◆ What is required
Return all of the listing word for word; the pictures stay out.

◆ Data block
□ □ □

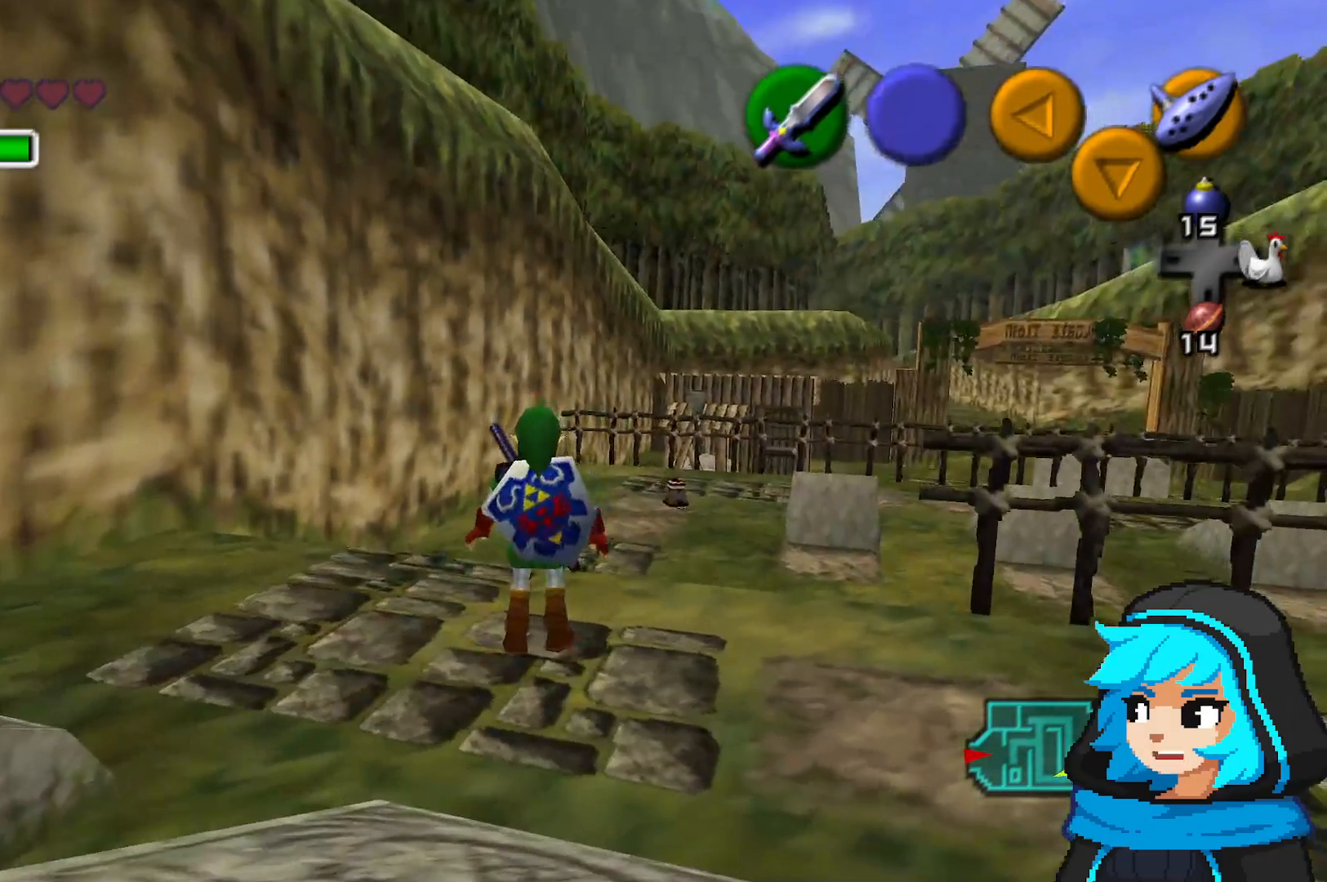
Gameplay with a controller (Nintendo layout); each line is a JSON object with the inputs held at the frame after it. "events" lists button and stick changes between this image and that frame as [ms after this image, input, new state], when the widget could be followed in between. Not read: L3 R3.
{"buttons": [], "left_stick": "up", "events": [[367, "left_stick", "up"]]}
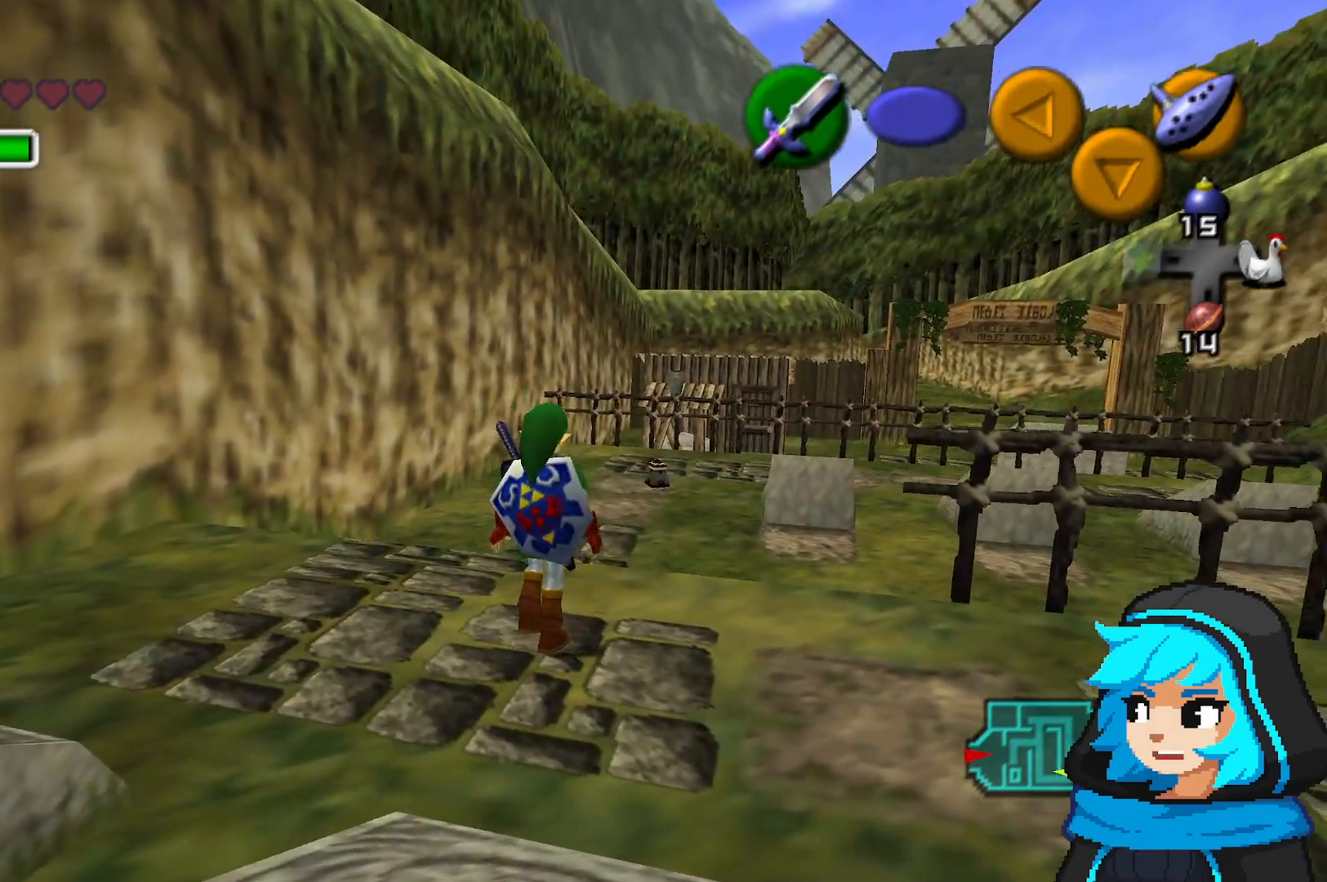
{"buttons": [], "left_stick": "up-right", "events": [[17, "left_stick", "up-right"]]}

□ □ □

◆ Task result
Gameplay with a controller (Nintendo layout); each line is a JSON object with the inputs held at the frame after it. "events" lists button and stick changes between this image and that frame as [ms after this image, input, new state], when the widget could be followed in between. Not read: L3 R3.
{"buttons": [], "left_stick": "up", "events": [[367, "left_stick", "up"]]}
{"buttons": [], "left_stick": "up-right", "events": [[17, "left_stick", "up-right"]]}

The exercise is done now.